Autoimmume encephalitis is an important new potential indication for ECT. This recent review article is worth reading carefully:
Anti-N-Methyl d-Aspartate Receptor Encephalitis and Electroconvulsive Therapy: Literature Review and Future Directions
Child Adolesc Psychiatr Clin N Am, 28 (1), 79-89 Jan 2019 PMID: 30389078
The pdf is here.
This review might have escaped your attention because it appears in the child and adolescent psychiatry literature. The article has a comprehensive literature review of reported cases of ECT use in autoimmune encephalitis. It also has an excellent review of catatonia (which occurs in the vast majority of these patients) and a discussion of the potential mechanism of action of ECT in autoimmune encephalitis.

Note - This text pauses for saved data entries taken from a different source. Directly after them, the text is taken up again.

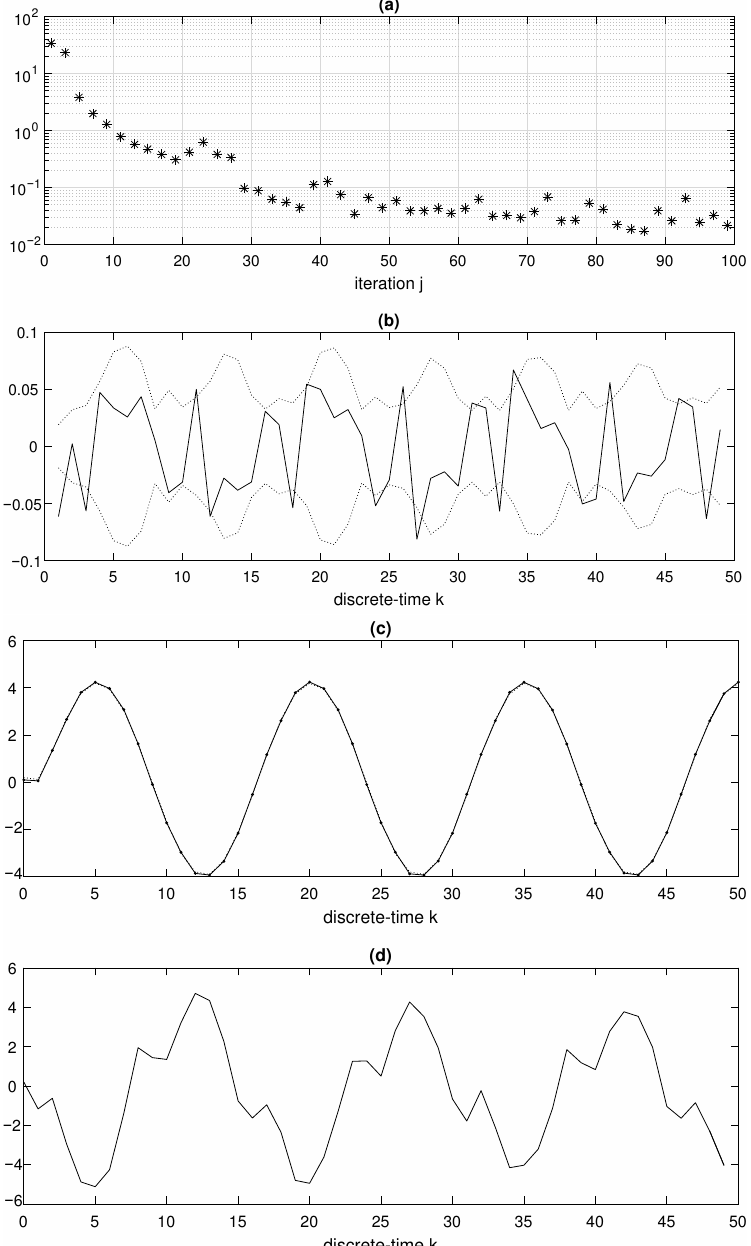
( k ) | ( ∗ ) versus iteration j . ( b ) e 100 ( k ) (solid line) and φ 100 ( k ) , − φ 100 ( k ) Figure 2. ( a ) max k ∈{ 1, ··· ,50 } | e j φ (dotted lines) versus discrete-time k . ( c ) y 100 ( k ) (solid line) and y 100 time k . ( d ) u 100 ( k ) versus discrete-time k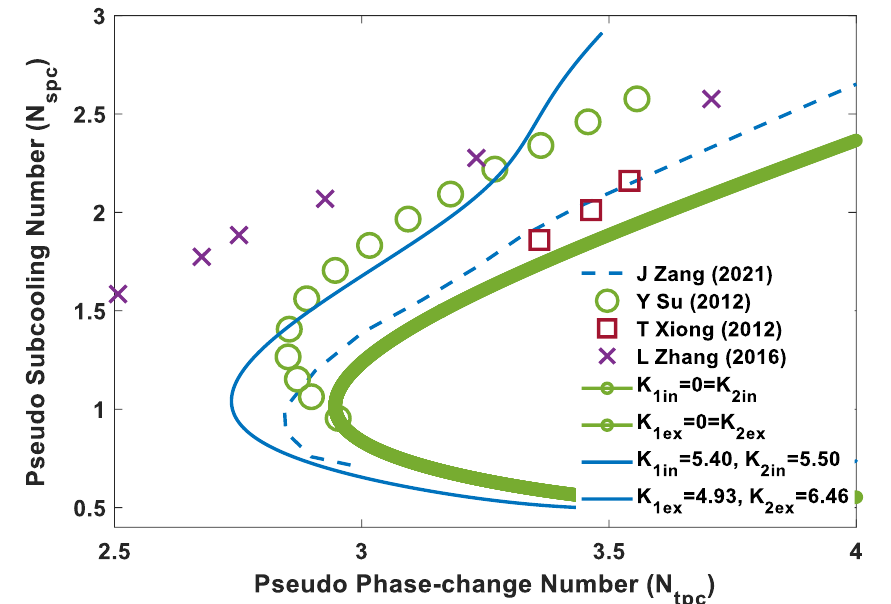
Figure 7. Comparison stability threshold in the N tpc − N spc space with different literature data.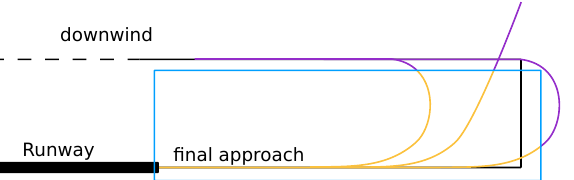
Figure 3. Area of interest, blue rectangle depicts the region to which flight tracks are truncated. The orange part of the flight tracks are part of the data set, the purple parts are discarded. (not to scale).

Please see also bog posts of 2/8 and 3/23 on this topic.
This comment was sent in by Max Fink:
ReplyDeleteNMDAR, Catatonia, and the Role of ECT
In 2007, an acute onset systemic delirium, seizures, psychosis was associated with an abnormal blood test developed by the Philadelphia neurologist Dalmau; identified as NMDAR encephalitis, the first cases were associated with hidden tumors but the descriptions included prominent signs of catatonia. Treatments for catatonia were successful, including ECT.
Suddenly, in 13 years, medicine has a remarkable treatable diagnosis.
Two readings. Susannah Cahalan's BRAIN ON FIRE: My Month of Madness (2012, Simon & Schuster) is a remarkable description of the illness. She responded to systemic medical care.
The connection between catatonia and encephalitis is described in The Madness of Fear: A History of Catatonia (Shorter E, Fink M, Oxford 2018). Catatonia is an old syndrome (1874) that since 1980s has been rediscovered as an identifiable, verifiable, and treatable acute behavior syndrome.
The Fuchs essay is an excellent summary that will make ECT experts proud.